### WORK ORDER
Lines to return, exactly: from the line with "oraz okolicznych miejscowościach." to the line with "a poznasz odpowiedź!" in the entries below, both included.

### RECORDS FOR THE TASK
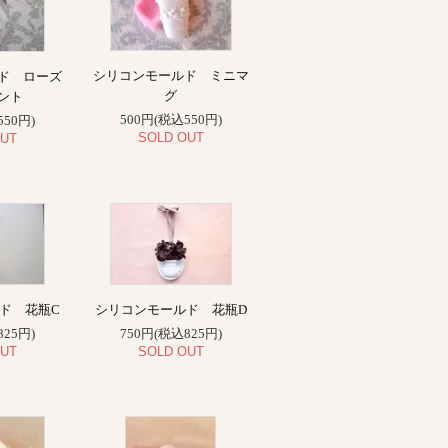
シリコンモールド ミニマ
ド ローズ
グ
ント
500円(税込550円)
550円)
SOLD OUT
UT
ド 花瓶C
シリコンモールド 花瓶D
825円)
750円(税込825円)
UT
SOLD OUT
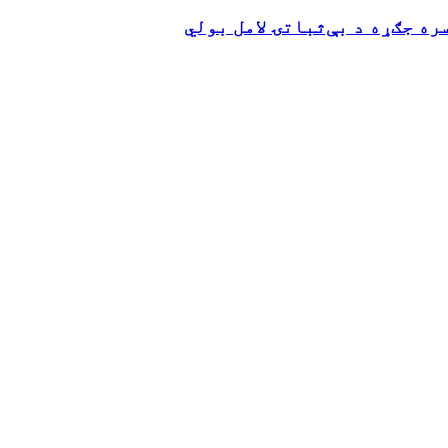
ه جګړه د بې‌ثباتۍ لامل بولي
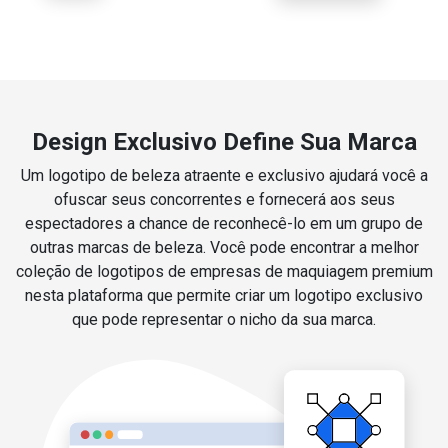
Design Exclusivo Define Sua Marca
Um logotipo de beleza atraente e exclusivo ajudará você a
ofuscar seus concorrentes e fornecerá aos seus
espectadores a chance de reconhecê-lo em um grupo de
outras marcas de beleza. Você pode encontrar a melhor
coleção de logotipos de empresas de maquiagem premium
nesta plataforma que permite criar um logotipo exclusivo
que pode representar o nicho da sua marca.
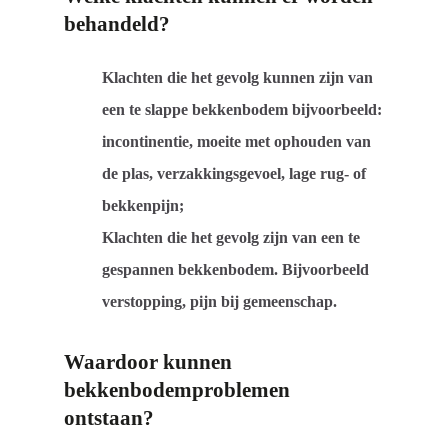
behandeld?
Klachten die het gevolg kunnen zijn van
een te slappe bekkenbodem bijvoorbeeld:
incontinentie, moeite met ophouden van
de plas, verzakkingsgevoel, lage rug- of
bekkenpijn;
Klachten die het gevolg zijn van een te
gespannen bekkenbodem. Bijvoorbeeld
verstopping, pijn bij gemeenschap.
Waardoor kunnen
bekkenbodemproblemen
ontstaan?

==

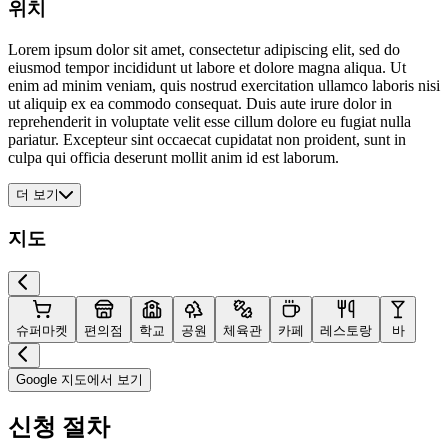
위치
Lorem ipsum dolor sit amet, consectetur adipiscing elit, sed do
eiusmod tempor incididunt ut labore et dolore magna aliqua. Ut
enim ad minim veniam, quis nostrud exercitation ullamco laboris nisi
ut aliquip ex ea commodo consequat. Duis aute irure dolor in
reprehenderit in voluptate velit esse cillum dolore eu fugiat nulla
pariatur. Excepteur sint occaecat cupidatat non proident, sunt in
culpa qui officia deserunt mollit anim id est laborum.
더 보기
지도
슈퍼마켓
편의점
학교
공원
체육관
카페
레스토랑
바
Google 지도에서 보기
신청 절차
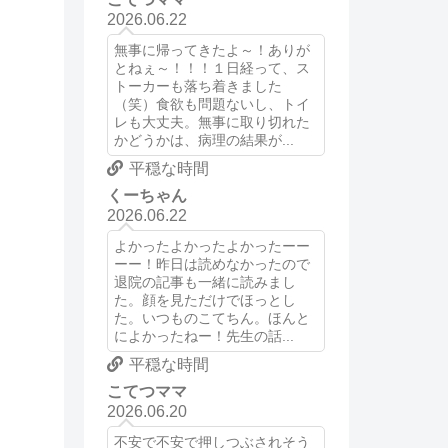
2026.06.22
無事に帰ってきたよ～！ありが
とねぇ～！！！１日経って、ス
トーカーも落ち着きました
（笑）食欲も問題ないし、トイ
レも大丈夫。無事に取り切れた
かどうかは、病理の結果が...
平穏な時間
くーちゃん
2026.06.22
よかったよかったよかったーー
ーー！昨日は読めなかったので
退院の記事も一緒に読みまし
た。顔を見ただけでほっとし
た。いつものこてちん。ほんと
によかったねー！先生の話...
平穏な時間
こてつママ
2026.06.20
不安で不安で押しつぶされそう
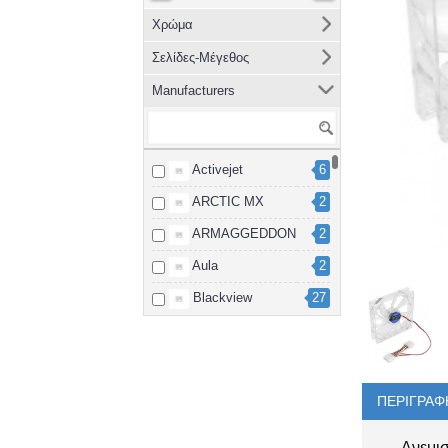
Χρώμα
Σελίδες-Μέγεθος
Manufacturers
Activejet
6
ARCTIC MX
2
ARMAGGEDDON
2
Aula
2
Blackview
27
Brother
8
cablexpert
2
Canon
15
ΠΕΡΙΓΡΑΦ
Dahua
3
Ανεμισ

--

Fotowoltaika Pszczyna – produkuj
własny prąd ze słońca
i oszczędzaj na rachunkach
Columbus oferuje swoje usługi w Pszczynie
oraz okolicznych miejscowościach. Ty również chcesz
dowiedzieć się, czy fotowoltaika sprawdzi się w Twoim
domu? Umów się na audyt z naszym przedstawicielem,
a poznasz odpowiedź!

### WRITTEN ANSWER
oraz okolicznych miejscowościach. Ty również chcesz
dowiedzieć się, czy fotowoltaika sprawdzi się w Twoim
domu? Umów się na audyt z naszym przedstawicielem,
a poznasz odpowiedź!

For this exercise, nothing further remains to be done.